Swimsuits: A ray of winter sunshine
Finding a swimsuit out of season can be tricky – unless you've been introduced to the chic styles and year-round luxury of French swimwear brand Eres
It's undeniable that a swimwear brand choosing the chilly month of October to open its first UK standalone store is making something of a contrarian move, freak heatwaves aside.
But when you delve into the history of Eres – the French brand whose flagship London boutique will open its doors this week – it becomes apparent that going against the grain is in its DNA.
Established more than 40 years ago by Irène Leroux, the story of Eres is one of a revolution in swimwear design and retail. In 1968 Leroux took over her parents' boutique and made the bold decision to sell swimsuits throughout the year, rather than adhering to the industry tradition of making hay while the sun shines. This move cleverly aligned the boutique with couture houses, whose cruise collections catered for clients wealthy enough to chase the sun in a time when international travel was truly the preserve of jetsetters.
Turning the traditions of the industry on their head for a second time, Leroux then began to sell the tops and bottoms of her swimwear styles separately, giving her customers the freedom to suit themselves.
Inspired by sleek lines, Leroux strived to liberate her swimsuits from the old-fashioned constraints of padding and boning, choosing to flatter and enhance – rather than falsify and alter – natural curves and contours.
This became a cornerstone of the Eres philosophy: "The Art of the Body".
The distinctly understated styles showcased all those years ago remain to this day, made contemporary through fabric and pigment innovation and extremely focused technical details, ensuring that the designs fit like a second skin – one that is immune to puckering and wrinkles, to boot.
In 1996, Eres became part of the Chanel group. This new backing led to the company branching out into lingerie two years later and once again defying the rules of the time. Ignoring the brash and blatant sexuality of the Wonderbra, somewhat de rigueur in the dying embers of the last millennium, Eres's sleek and minimalist triangle bra became its signature style. Focusing again on the needs of a woman, the clever use of innovative materials provided comfort, freedom and support along with style. The use of supple, featherweight tulle and fine Lumière jersey married modern textiles with traditional craftsmanship.

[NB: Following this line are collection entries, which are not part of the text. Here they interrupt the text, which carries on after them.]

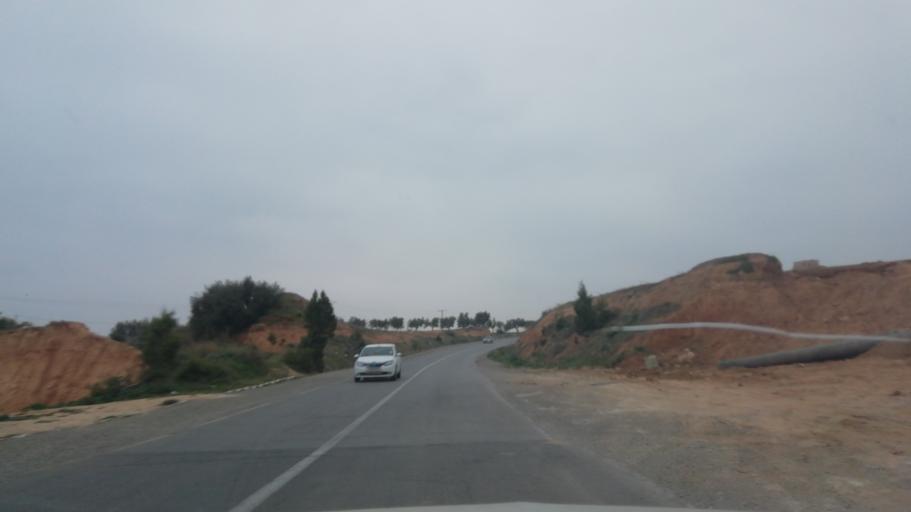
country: DZ
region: Sidi Bel Abbes
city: Sfizef
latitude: 35.2736
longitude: -0.1555
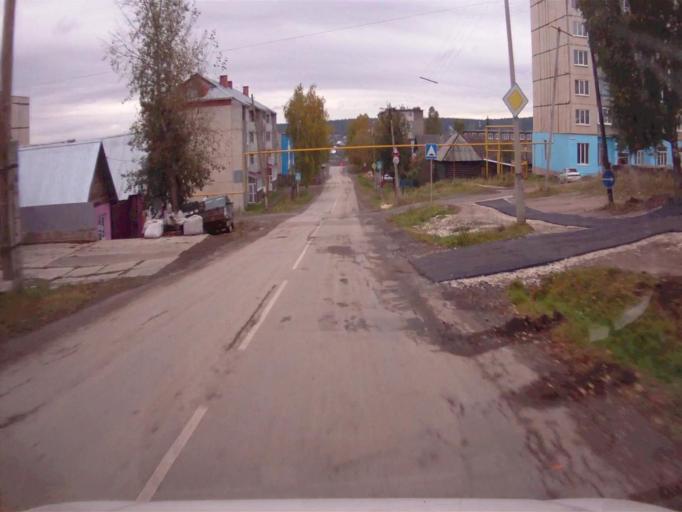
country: RU
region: Chelyabinsk
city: Nyazepetrovsk
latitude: 56.0570
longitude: 59.6074
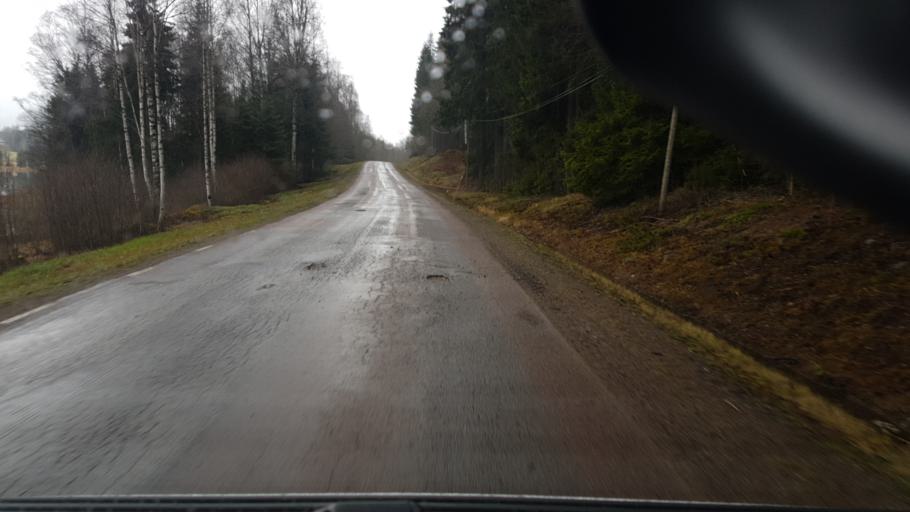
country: SE
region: Vaermland
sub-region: Eda Kommun
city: Amotfors
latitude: 59.9005
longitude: 12.5255
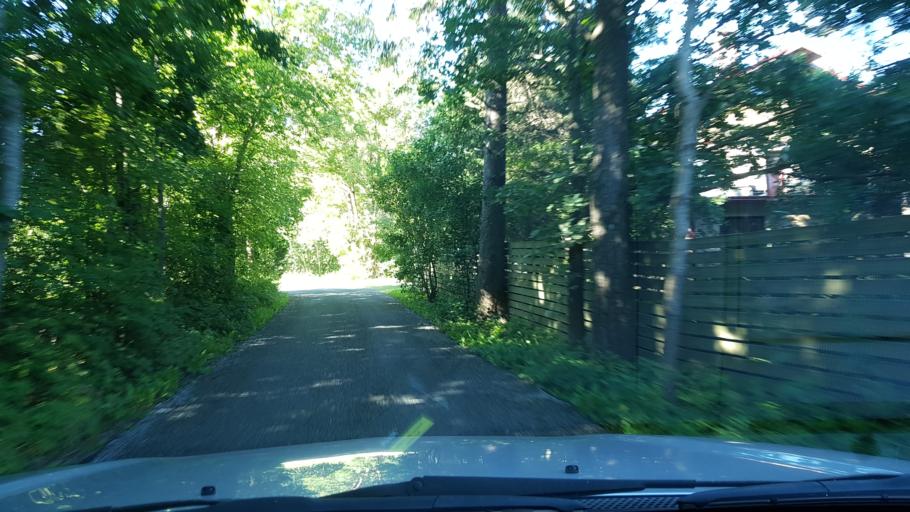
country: EE
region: Harju
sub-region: Joelaehtme vald
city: Loo
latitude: 59.4318
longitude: 24.9305
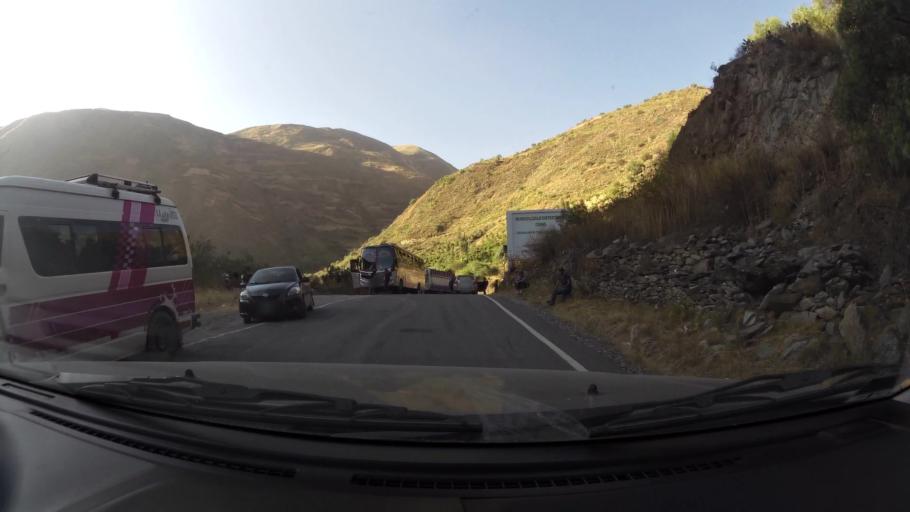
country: PE
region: Huancavelica
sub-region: Provincia de Tayacaja
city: Colcabamba
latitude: -12.5251
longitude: -74.6912
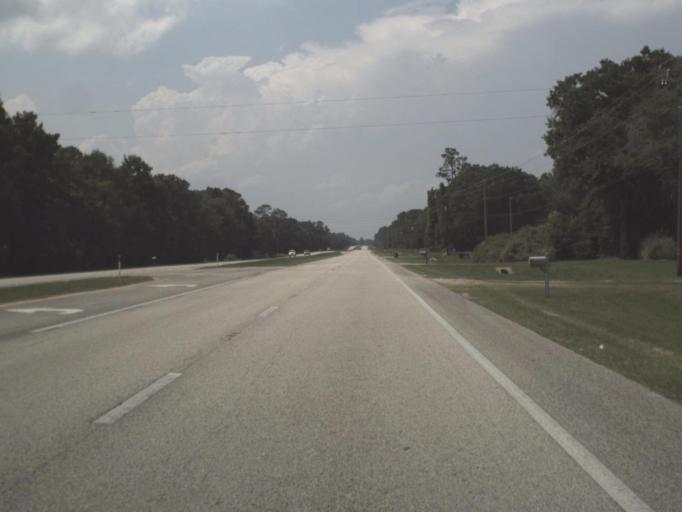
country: US
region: Florida
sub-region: Clay County
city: Green Cove Springs
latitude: 29.9111
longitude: -81.6783
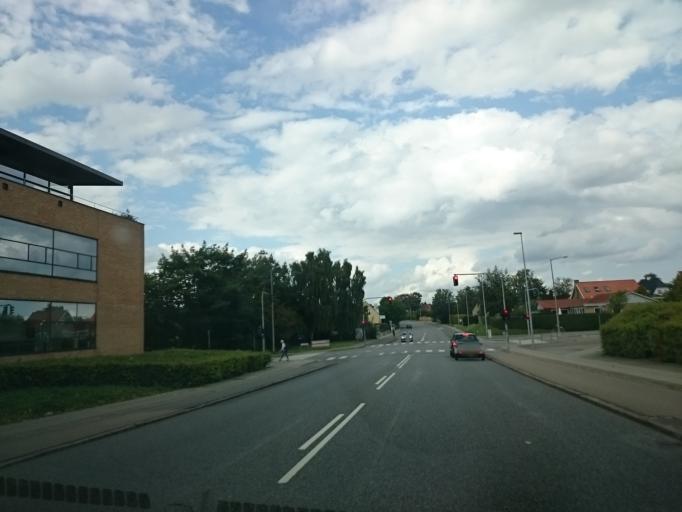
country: DK
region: Central Jutland
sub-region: Arhus Kommune
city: Arhus
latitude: 56.1299
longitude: 10.1738
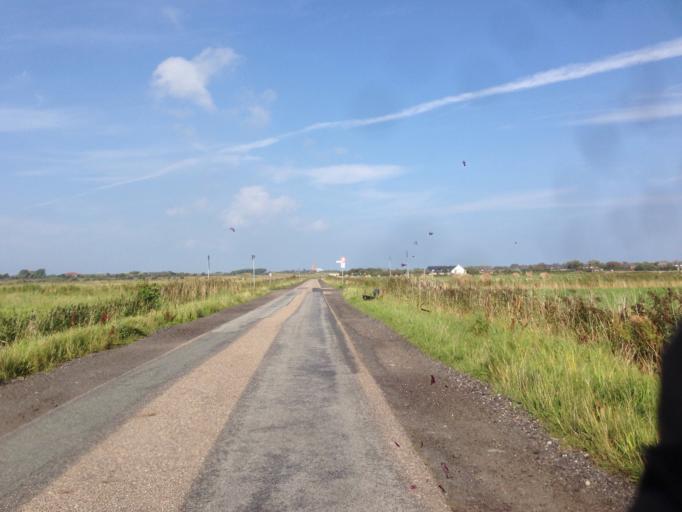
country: DE
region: Schleswig-Holstein
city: Tinnum
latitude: 54.8864
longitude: 8.3510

Since her appointment in 2007, artistic director Valerie Delafosse, who trained under Azzedine Alaïa, has developed beachwear along with homewear and accessories to extend the reach of the brand, while remaining true to the founding ideals. As well as launching the flagship UK store on Wednesday, the brand has just seen its e-commerce website go live. "The brand isn't well known in the UK yet," Delafosse tells me from her office in Paris. "It seems like the English clientele have been waiting for this new philosophy of pure body art – graphic and luxurious – in lingerie and swimwear." Eres has long strived to set – rather than follow – trends and Delafosse treads a very personal path in her pursuit of inspiration. "I get inspired by my readings, my trips, contemporary art, photos, old fashion magazines, exhibitions and contemporary dance shows," says Delafosse. She emphasises: "What talks to me most is what comes out of contemporary art: the new fabrics, translucent colours and graphic forms in art work and sculpture."
The lasting quality of the pieces remains important to the brand, combining the latest innovations, Delafosse talks of "laminated foam inspired by wetsuits that we apply on some parts of the body for a modern and technical feel", as well as the use of laser cutting which enables seam-free construction.
Investing in pieces that boost your body confidence is an undeniably smart approach to the daunting tasks of dressing for the beach or the bedroom.